Regular expressions can be very confusing at times, but they are extremely powerful to use when coding. It makes validation of user input a lot easier.

The example below will show you have to use a simple regular expression to check whether a domain name is valid or not.

  $url = "http://www.phpdevelopment.co.za/";
  if (preg_match('/^(http|https|ftp):\/\/([A-Z0-9][A-Z0-9_-]*(?:\.[A-Z0-9][A-Z0-9_-]*)+):?(\d+)?\/?/i', $url)) {
    echo "Your url is fine.";
  } else {
    echo "Your url is not fine.";
  }

Find images in a HTML document

I’ve made a few website scrapers over the last few months, and have enjoyed it very much. Something that I need quite a bit was to extra all objects (images, css files, etc) that a website refers to.

This is the function I used to get images from a HTML document.
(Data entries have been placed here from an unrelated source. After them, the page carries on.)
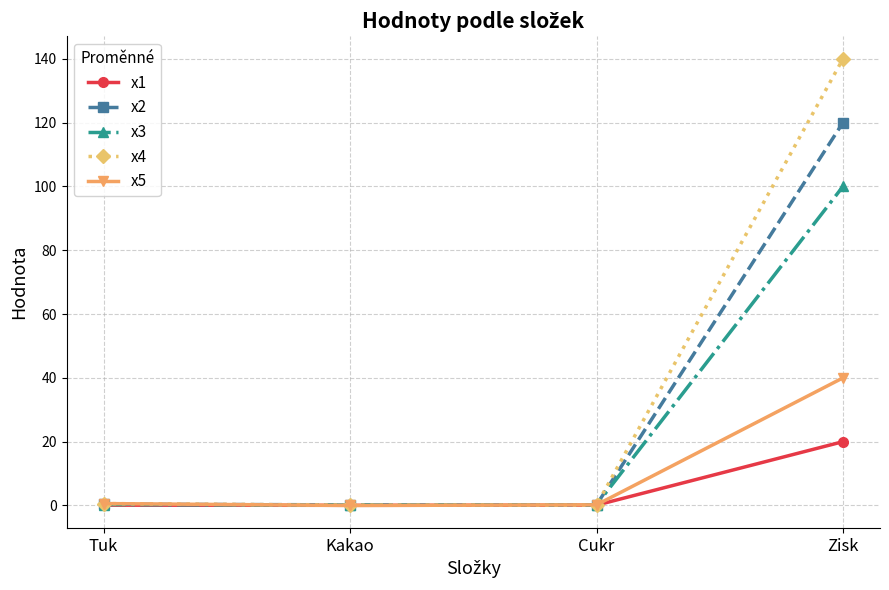

True or false: x2 has more than 1 interior local peaks.

False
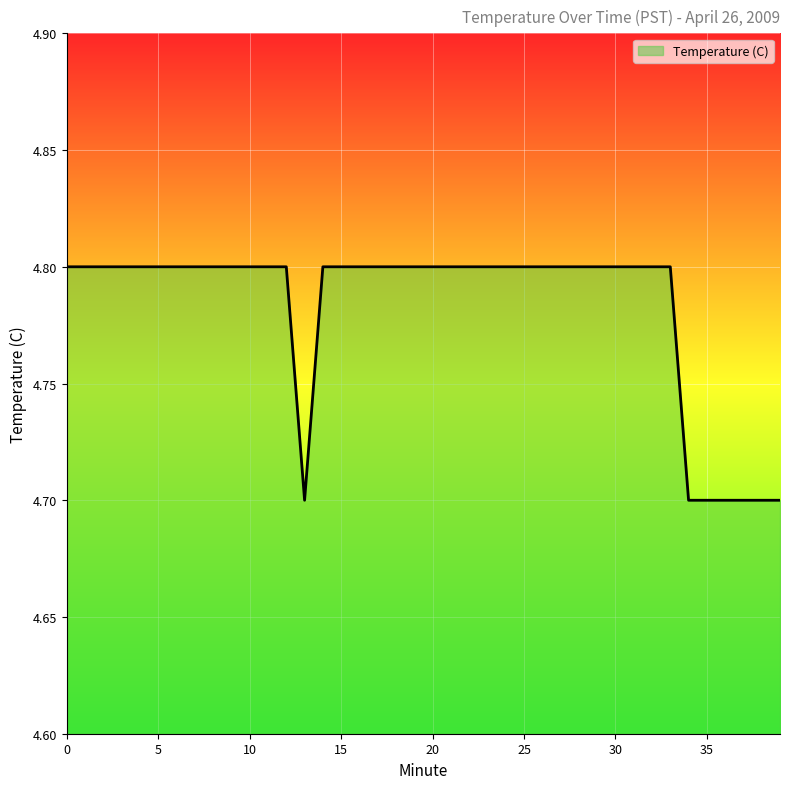

What is the maximum value shown in the chart?

4.8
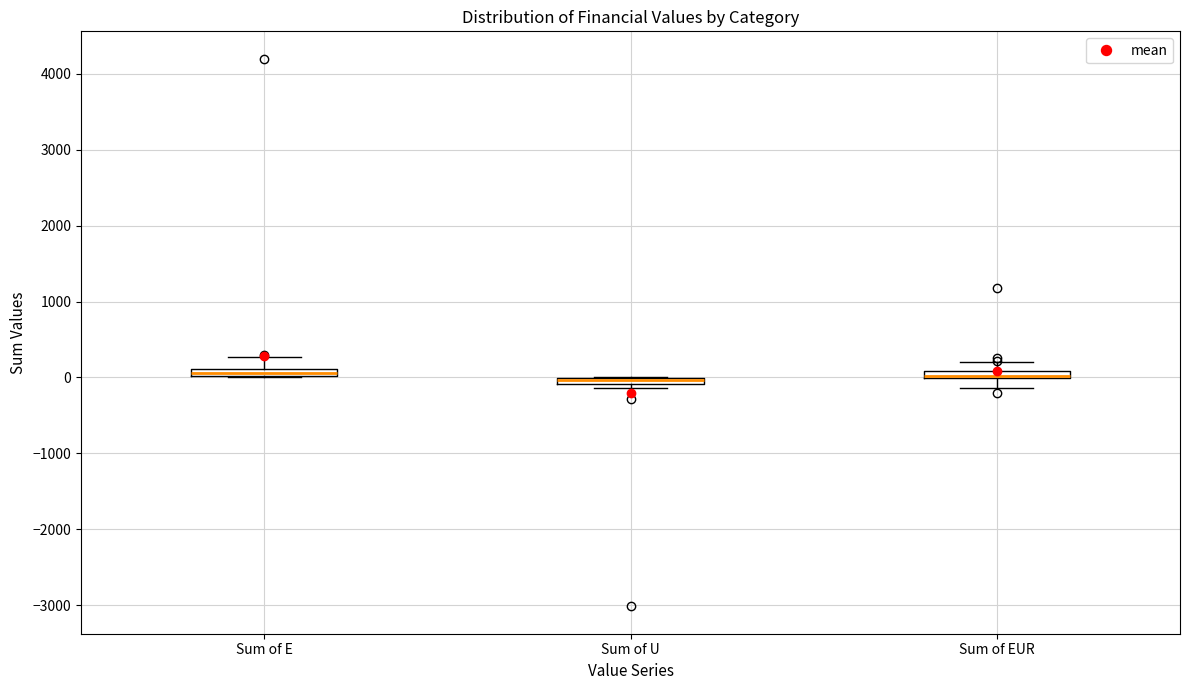

Where is the upper edge of the box for Sum of U on the y-axis? The values are not printed on the chart, so give them approximately, as read against the axis.

0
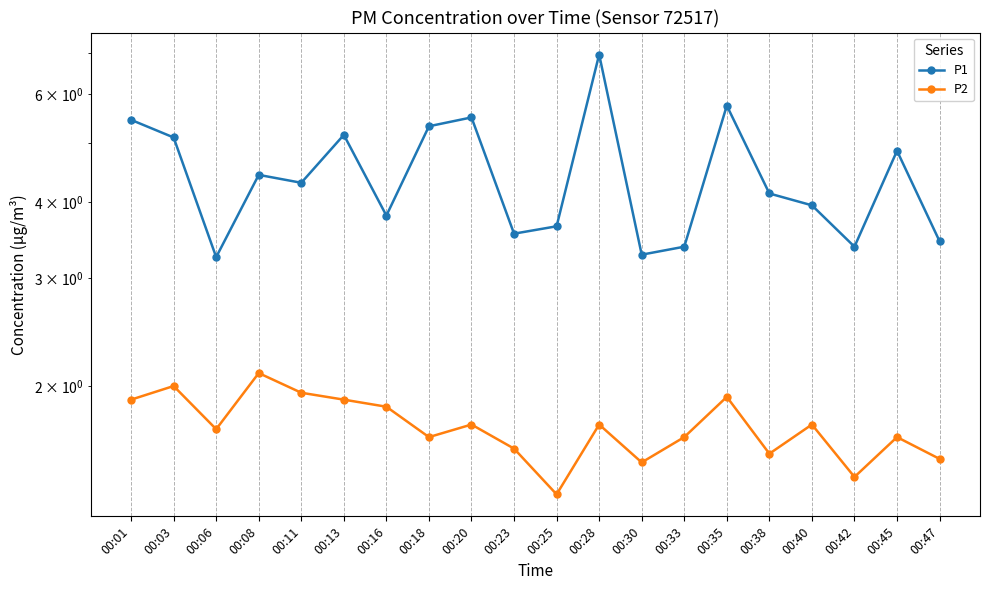

What is the minimum value shown in the chart?

1.3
  function get_images($html)
  {
    $images = array();
    preg_match_all('/(img|src)\=(\"|\')[^\"\'\>]+/i', $html, $media);
    unset($html);
    $html=preg_replace('/(img|src)(\"|\'|\=\"|\=\')(.*)/i',"$3",$media[0]);
    foreach($data as $url) {
      $info = pathinfo($url);
      if (isset($info['extension'])) {
        if (($info['extension'] == 'jpg') ||
	   ($info['extension'] == 'jpeg') ||
	   ($info['extension'] == 'gif') ||
	   ($info['extension'] == 'png'))
	   array_push($images, $url);
      }
    }
    return $images;
  }

This function takes as input the HTML content as a string. You can get this using cURL or file_get_contents. It returns an array of all the images it found on that page.